Additionally, subjective measures of pain control collected via EMR documentation and objective VAS and FLACC scores documented at the time of medication administration were used to evaluate pain control postoperatively. Due to the retrospective nature of these data, charting and documentation variations may limit the quality of these assessments. Also, despite using validated scales for objective pain score measurement in children of various ages, it is challenging to assess pediatric patients’ pain levels accurately. Prospective standardized approaches to evaluate and measure pain may be systematically applied in a future study to gauge this metric uniformly.

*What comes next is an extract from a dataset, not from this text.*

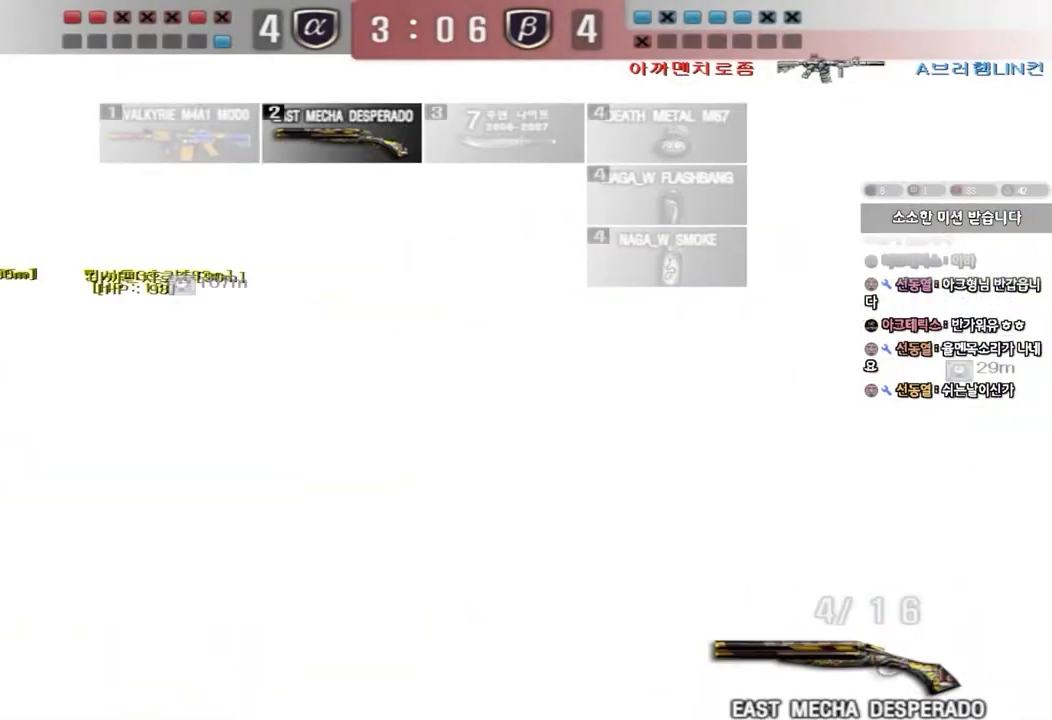
{"keys": ["ctrl", "s"], "events": [[100, "ctrl", "down"], [183, "a", "up"], [183, "d", "down"], [217, "ctrl", "up"], [300, "ctrl", "down"], [400, "ctrl", "up"], [500, "ctrl", "down"], [500, "d", "up"]]}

Furthermore, opioid-related side effects such as nausea, emesis, pruritis, respiratory depression, and somnolence are essential considerations when weighing the side effect profile and risks/benefits of alternative pain control modalities. However, given that there was no difference in subjective pain control between the two groups, analysis of a better side effect profile or the reduced need for rescue therapy (ie, antiemetics and supplemental oxygen) would further enhance the assessment of efficacy when using intra-wound liposomal bupivacaine. Last, due to the small sample size, we did not stratify the procedure by inclusion or exclusion of expansile duraplasty, which may entail differences in the postoperative course in terms of pain, nausea, and emesis, due to implications regarding implant reactions and cerebrospinal fluid irritation due to surgical blood products.

CONCLUSIONS

In this QI project, we explored the role of intrawound liposomal bupivacaine in children undergoing Chiari decompression surgery. We found that targeted use of intrawound liposomal bupivacaine is safe and appears to be associated with a decreased need for postoperative opioids. Patients receiving intrawound liposomal bupivacaine did not require prescription opioids upon discharge. Our findings support further investigation into the impact of liposomal bupivacaine in postoperative pain management. The future study into the role of liposomal bupivacaine postoperatively in the setting of more extensive, prospective, randomized controlled trials with standardized treatment arms may glean further insights regarding the impact it may have on improving perioperative pain control, reducing opioid consumption, and enabling recovery after surgery.

DISCLOSURE

The authors have no financial interest to declare in relation to the content of this article.